There were 11 Division I colleges with perfect Academic Progress Rates in the 2010-2011 seasons. Of those, only Butler University, the University of Kansas and Notre Dame had any NCAA tournament success.
Some people might think that players on high-performing teams would have lower grades, but statistics show otherwise. The average APR score for the Associated Press top five teams was 956.6 in 2010-2011.
The average rate for the bottom five teams was 964.2. That means there was only a slight difference between the top five and bottom five.
That did not come as a surprise to Jeff Jacobs, the longtime sports columnist at The Hartford Courant. He said low APR rates are not always found on the best performing teams.
“Not necessarily. It has more to do with a commitment to academics and an ability to recruit top players and great students,” he said. “Duke and Stanford get both. Others tend to get high-risk students.”
Basically if a college wants to win a championship in basketball and still wants to maintain great GPAs, they look for good players who are also good students, he said. Some schools take players who want to get playing time so they can go pro, then they may transfer and ruin the college’s APR, he said.
Surprisingly the teams with the lowest APRs were unranked teams such as the University of New Orleans, Alabama State University, Mississippi Valley State University and the University Louisiana at Monroe.
The eleven teams with perfect scores in 2010-2011 were the University of Texas at Austin, the University of Richmond, Notre Dame, the University of Kansas, Lehigh University, the University of Indiana at Bloomington, Elon University, Cornell University, Bucknell University, Butler University and Belmont University.
Of those teams, Kansas, Notre Dame and Butler played in the NCAA tournament.
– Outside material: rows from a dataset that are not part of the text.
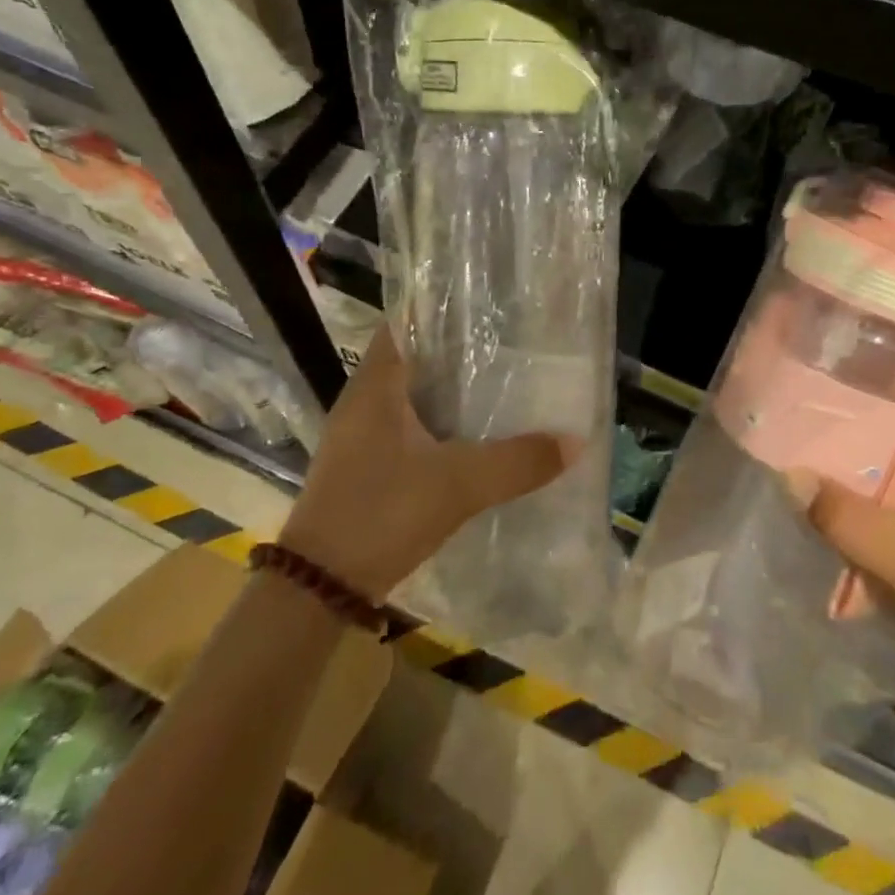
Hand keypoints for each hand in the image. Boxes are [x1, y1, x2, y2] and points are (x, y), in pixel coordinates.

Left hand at [278, 326, 577, 599]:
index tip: (488, 307)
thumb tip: (575, 441)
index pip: (406, 322)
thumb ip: (517, 462)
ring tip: (500, 384)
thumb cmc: (382, 513)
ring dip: (447, 390)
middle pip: (413, 358)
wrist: (319, 587)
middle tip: (509, 345)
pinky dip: (437, 423)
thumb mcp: (458, 485)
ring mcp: (359, 435)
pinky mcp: (364, 464)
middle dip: (457, 351)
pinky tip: (471, 435)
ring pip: (410, 395)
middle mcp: (363, 400)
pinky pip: (406, 426)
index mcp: (376, 385)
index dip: (443, 309)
Notre Dame made it to the Sweet 16, Kansas made it to the Elite Eight and Butler fell short of being champions, losing to UConn in the final.
In 2013, UConn was unable to play in the postseason because of its poor APR.
Jacobs discussed the difference in APR rates between UConn’s men’s and women’s basketballs teams.
“It’s not about gender,” he said. “UConn women happen to be like Duke where they look for top players that are on top of their academics.”
Mahleik Crawford is a senior at the Hartford Journalism And Media Academy.